This README explains how to install, run tests, build documentation (including multi-version docs), and contribute.

Installation

Install from PyPI (recommended):

python -m pip install auto_adpq

Install the latest development version directly from GitHub:

python -m pip install "git+https://github.com/Tfloow/auto_adpq.git"
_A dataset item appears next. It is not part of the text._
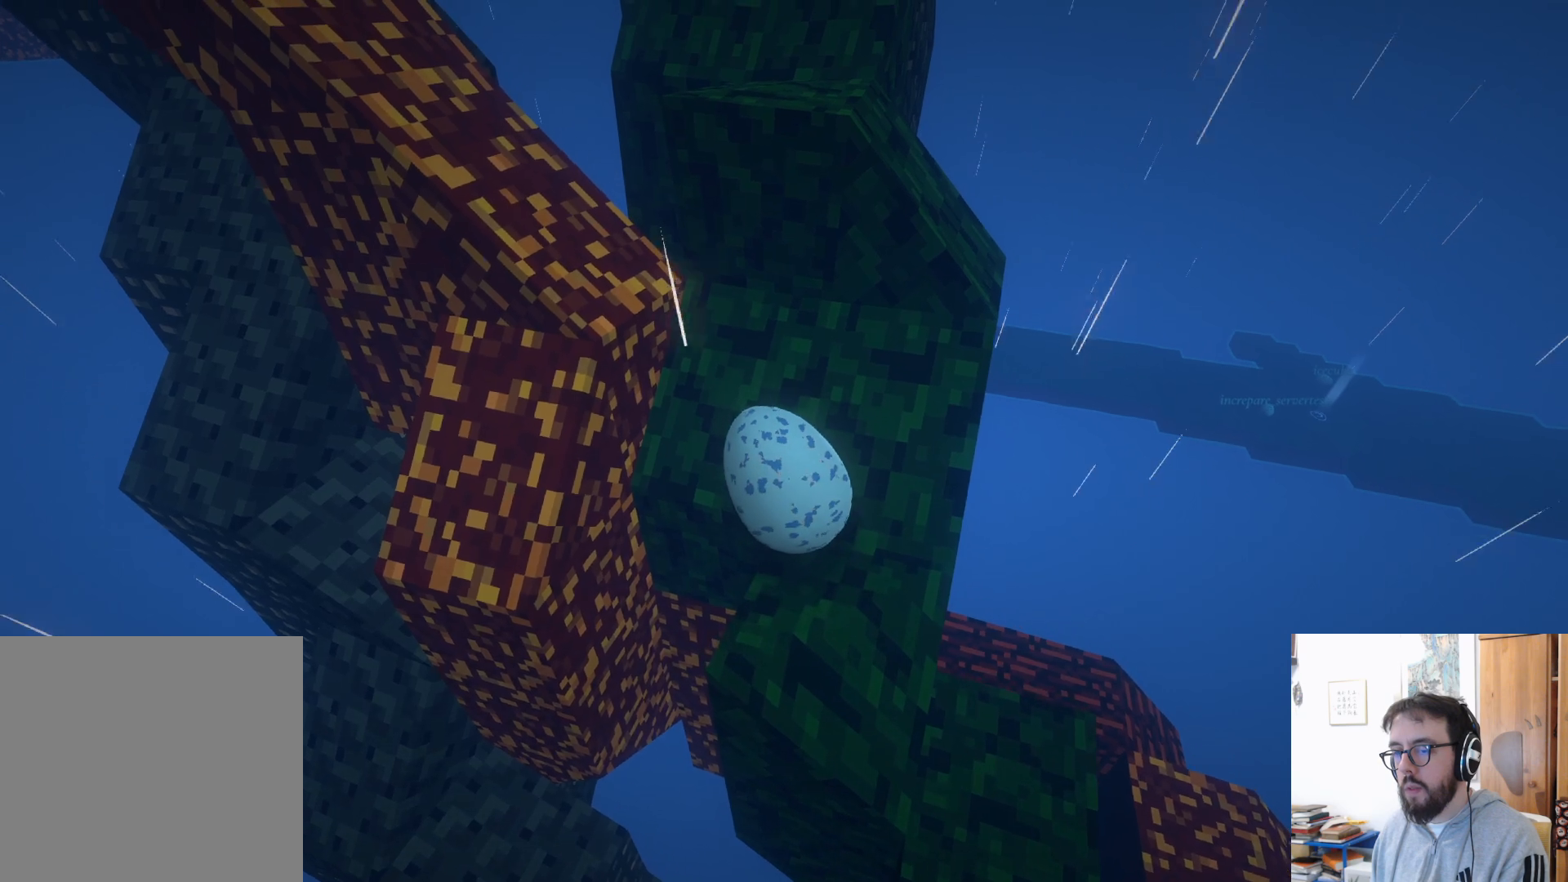
{"buttons": [], "left_stick": "center", "right_stick": "center", "events": [[150, "right_stick", "right"], [233, "left_stick", "down-right"], [400, "right_stick", "center"], [450, "left_stick", "center"]]}
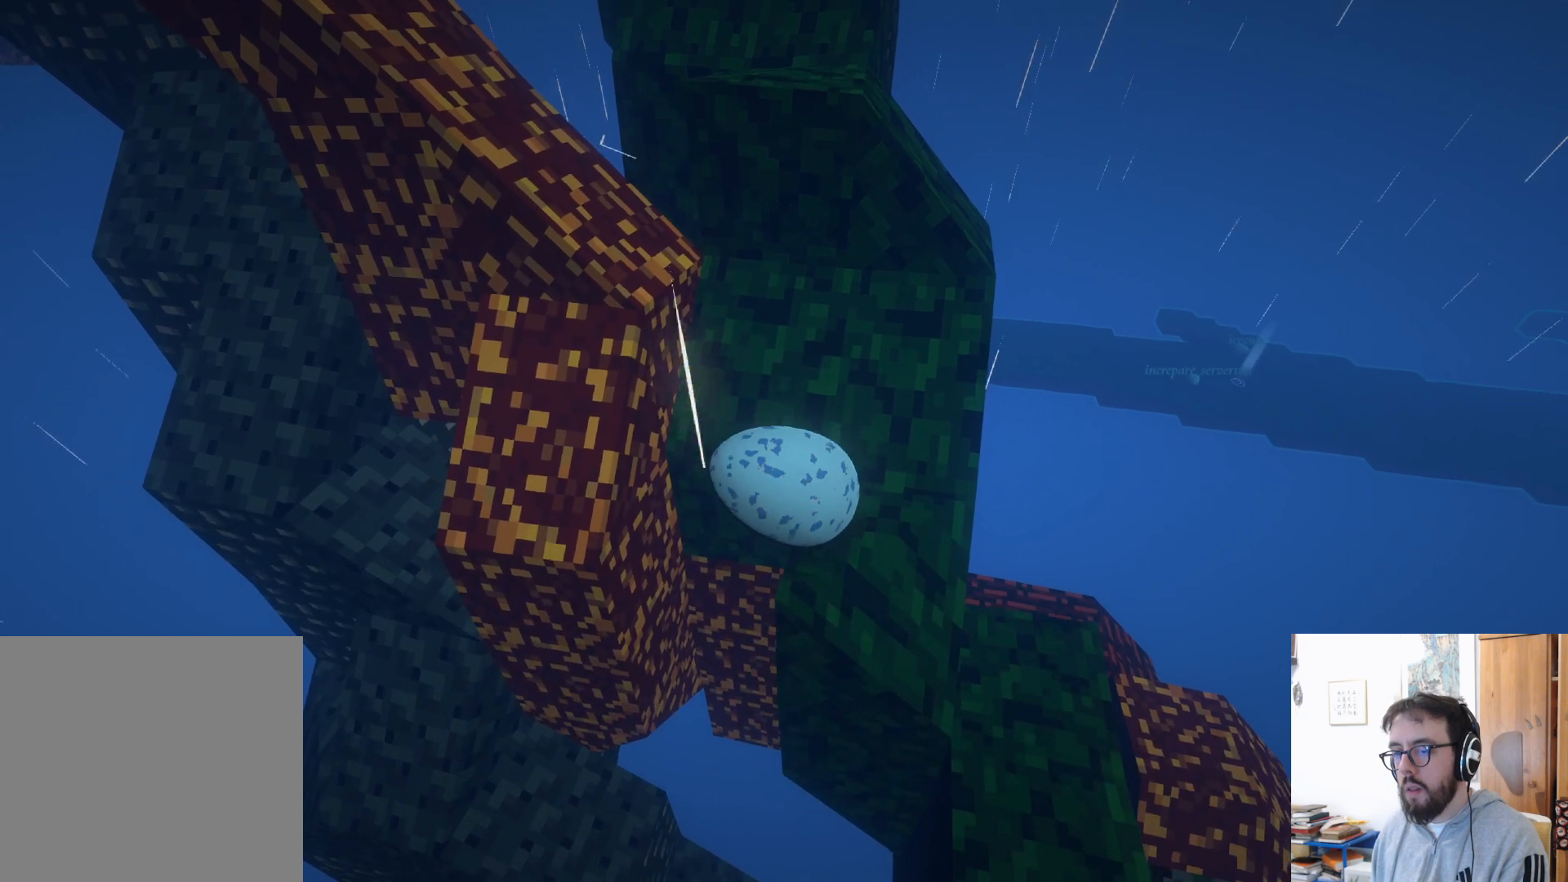
{"buttons": [], "left_stick": "center", "right_stick": "center", "events": [[50, "left_stick", "up-right"], [300, "left_stick", "center"]]}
To develop locally (editable install):

git clone https://github.com/Tfloow/auto_adpq.git
cd auto_adpq
python -m pip install -e .

Makefile helper:

# Run formatting, linting, coverage and docs targets as defined in Makefile
make

Quick usage

Import the package and use the public API. Example (replace with real API):

from auto_adpq import Auto_AdpQ

Add a short usage snippet here specific to the package functions you expect users to try first.

Running tests & linters

Coverage test: 91%

  • Run tests with pytest:
pytest -q
  • Run full coverage report (Makefile target):
make coverage
  • Format & lint with ruff (Makefile target):
make ruff

Debug mode

To obtain logs of the package, it is possible to enable the logging module. To activate it please create the new environment variable AUTO_ADPQ_DEBUG by running:

# Linux
export AUTO_ADPQ_DEBUG=1

# Windows
$Env:AUTO_ADPQ_DEBUG = 1

Documentation

The documentation can be found here.

Building the documentation

This project uses Sphinx for documentation. There are two common workflows:

  • Build a single-version site (useful for local writing and previews):
python -m pip install -r docs/requirements.txt
python -m sphinx -b html docs docs/_build/html
  • Build a multi-version site using sphinx-multiversion (we configure this in docs/conf.py). This produces one static site containing each built branch and tag (useful for publishing versioned docs with a dropdown selector):
python -m pip install -r docs/requirements.txt
sphinx-multiversion docs docs/_build/html-mv

Notes about versions

  • The project includes a small template docs/_templates/versions.html which renders a versions dropdown when the site is built with sphinx-multiversion.
  • Adjust smv_tag_whitelist and smv_branch_whitelist in docs/conf.py to control which tags/branches are included in the build.

Tasklist

  • Solve the datapacking issue #1
  • Optimize pydantic module AdpQQuantizedWeights
    • Currently, there is a major overhead when creating a new object to validate the field. Since it is used internally only, we could ditch the Pydantic module but would need to ensure proper dump and load function
  • Support model and integrate with .safetensors

Quantized models

Pre-quantized models are available in this collection. They are simulated models meaning they are stored as bf16 values instead of the quantized versions. If I stored them in the custom format, I would either need an algorithm to reconstruct the weights in full at runtime or develop a custom CUDA kernel, which is quite tough.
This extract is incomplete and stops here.